Man, I don’t know exactly what it is about the kind of cafe/restaurant that one encounters attached to museums and botanical gardens that brings out the most refined, Edwardian-style lady-of-leisure-who-lunches in me, but I can’t walk past one without being completely overwhelmed by the urge to order an $18 egg sandwich from a cold case, then pick at it for the next two hours at a small, circular table. The kind of place where there isn’t an American Girl Doll-themed birthday party, because it’s a little too upscale for that, but a lot of the customers wish they could have had an American Girl Doll-themed birthday party there, so it’s also radiating a lot of frustrated-social-climber/complicated relation to middle-class-ness energy, if that makes sense. Maybe there’s a bookstore attached to it that sells the kind of book that seems like it’s for the average lay reader called, I don’t know, An Incomplete History of Evening Through Danish Portraiture and then you shell out $32 for it because you think this is what smart, rich people do and then you get it home and you open it to find a sentence like:
The advent of nocturnalization displaced a certain hierarchy of perception that had previously, though selectively, moderated the tension found in early modern writings on divisions between light/dark, Heaven/Hell, inside/outside, mouth/book, custom/exigency, that were necessarily complicated as the approach to dusk fragmented from a court-mediated, locally-centralized sunset experience, to an externally-mandated structure out of sync with the countryside entirely.
At which point you close the book rather hastily, stow it next to all of the other garden-museum-cafe books you’ve ever purchased without reading first, and move on with your life, rather demoralized.
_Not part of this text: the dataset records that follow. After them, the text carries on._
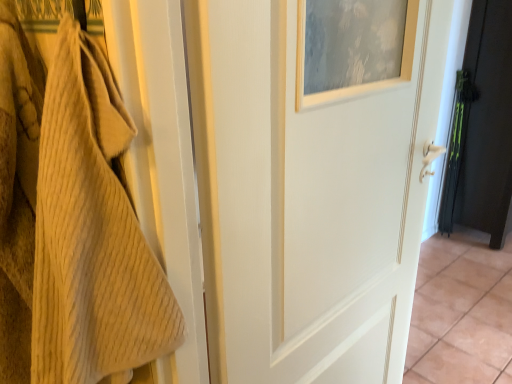
Question: Is white glossy tile at center to the left of black matte door at right, which appears as the second door when viewed from the front, from the viewer's perspective?

Choices:
 (A) no
 (B) yes

Answer: (B)

Question: From a real-world perspective, does white glossy tile at center sit lower than black matte door at right, which is counted as the 2th door, starting from the left?

Choices:
 (A) yes
 (B) no

Answer: (A)

Question: From the image's perspective, is white glossy tile at center on black matte door at right, which is counted as the 2th door, starting from the left?

Choices:
 (A) yes
 (B) no

Answer: (B)

Question: Considering the relative positions of white glossy tile at center and black matte door at right, which appears as the second door when viewed from the front, in the image provided, is white glossy tile at center behind black matte door at right, which appears as the second door when viewed from the front,?

Choices:
 (A) no
 (B) yes

Answer: (A)

Question: From a real-world perspective, is white glossy tile at center physically above black matte door at right, which appears as the second door when viewed from the front?

Choices:
 (A) no
 (B) yes

Answer: (A)

Question: From the image's perspective, is white painted wood door at center, the 1th door from the front, located above or below white glossy tile at center?

Choices:
 (A) below
 (B) above

Answer: (B)

Question: Looking at their shapes, would you say white painted wood door at center, the 1th door from the front, is wider or thinner than white glossy tile at center?

Choices:
 (A) thin
 (B) wide

Answer: (A)

Question: From a real-world perspective, is white painted wood door at center, the second door positioned from the back, physically located above or below white glossy tile at center?

Choices:
 (A) above
 (B) below

Answer: (A)

Question: Would you say white painted wood door at center, which ranks as the 1th door in left-to-right order, is to the left or to the right of white glossy tile at center in the picture?

Choices:
 (A) right
 (B) left

Answer: (B)

Question: From the image's perspective, is white glossy tile at center located above or below white painted wood door at center, the 1th door from the front?

Choices:
 (A) below
 (B) above

Answer: (A)

Question: Is white glossy tile at center in front of or behind white painted wood door at center, which ranks as the 1th door in left-to-right order, in the image?

Choices:
 (A) behind
 (B) front

Answer: (A)

Question: From a real-world perspective, is white glossy tile at center above or below white painted wood door at center, the second door positioned from the back?

Choices:
 (A) below
 (B) above

Answer: (A)

Question: Looking at their shapes, would you say white glossy tile at center is wider or thinner than white painted wood door at center, the 1th door from the front?

Choices:
 (A) thin
 (B) wide

Answer: (B)

Question: From a real-world perspective, relative to white painted wood door at center, which ranks as the 1th door in left-to-right order, is black matte door at right, arranged as the first door when viewed from the right, vertically above or below?

Choices:
 (A) above
 (B) below

Answer: (B)

Question: Considering their positions, is black matte door at right, arranged as the first door when viewed from the right, located in front of or behind white painted wood door at center, which ranks as the 1th door in left-to-right order?

Choices:
 (A) front
 (B) behind

Answer: (B)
But I adore this type of restaurant experience almost more than any other, although the food usually isn’t especially remarkable. There’s something about that combination of expense and mild inconvenience, the hushed tones everyone adopts as soon as they walk through the trellis, the fussiness of the staff uniforms, the reliableness of the menu (locally sourced if it’s been upgraded in the last ten years, Aramark if it hasn’t) that soothes me, makes me feel like I’ve got a solid financial future ahead of me and plenty of afternoon appointments to make me feel busy but not so much that I have to do any work. Also available to me is, almost as a guarantee, chicken salad sandwiches, little desserts (not always petit fours, but close enough in size to petit fours that I’ll definitely order two), big slices of carrot cake where each individual slice has its own piped-on carrot frosting, slowly-rotating stands of diagonally-cut sandwiches, rose-petal tea, too-small plates and cups, an Afternoon Classical Music playlist going on in the background, lots of little lamps rather than overhead lighting. Service will be too rushed at first, then completely disappear when it’s time to ask for the check, or else a cafeteria-style line where I will almost definitely try to shoplift a banana just for the thrill of it. There will be at least one of each of the following, no matter what time of day you eat there (they’re only open very weird hours, like 10-1 and then again from 3-5:30):
An extremely strained mother-daughter pair trying to enjoy themselves
Three immaculately-turned out older women drinking Diet Cokes and splitting a single salad
A table of less-immaculately-dressed older women who are enjoying themselves more loudly than the Diet Coke table
An extremely strained mother-daughter pair who have completely given up on trying to enjoy themselves
A smug mother with her still-young-enough-to-be-friendly daughter, maybe she’s five, who are really rubbing in how much they’re enjoying one another’s company
Someone’s grandmother on an “outing” with her thirteen-year-old granddaughter asking her job-interview-style questions about school and wavering on the subject of whether they should get dessert
Lesbian teenagers on the most charming date in the world
A table of little girls in an absolute frenzy of delight over the roses on the table and general atmosphere of grown-up-ladiness trying to outdo one another in politeness when they place their order: “Yes, um, please, I might like the steak sandwich very much, I think. And also please a cup of tea, thank you.”
Museum cafes are the greatest place in the world; I never walk out of one without a new grandmother and a renewed sense of gender-tranquility. It’s worth every penny, even the lousy nine-dollar almond tea cake (how do you ruin almond tea cake?? I don’t know, but the point of almond tea cake isn’t to taste good but to remind the eater of marzipan and just how fussy life can be, if you’ve got enough money and time to complicate it.)
GET OUT OF MY PERSONAL BRAIN PLEASE, THANK YOU
Daniel, I've often imagined you as being very well paired with Linda Holmes in sort of a writerly double act, but this piece brings Caity Weaver into strong contention.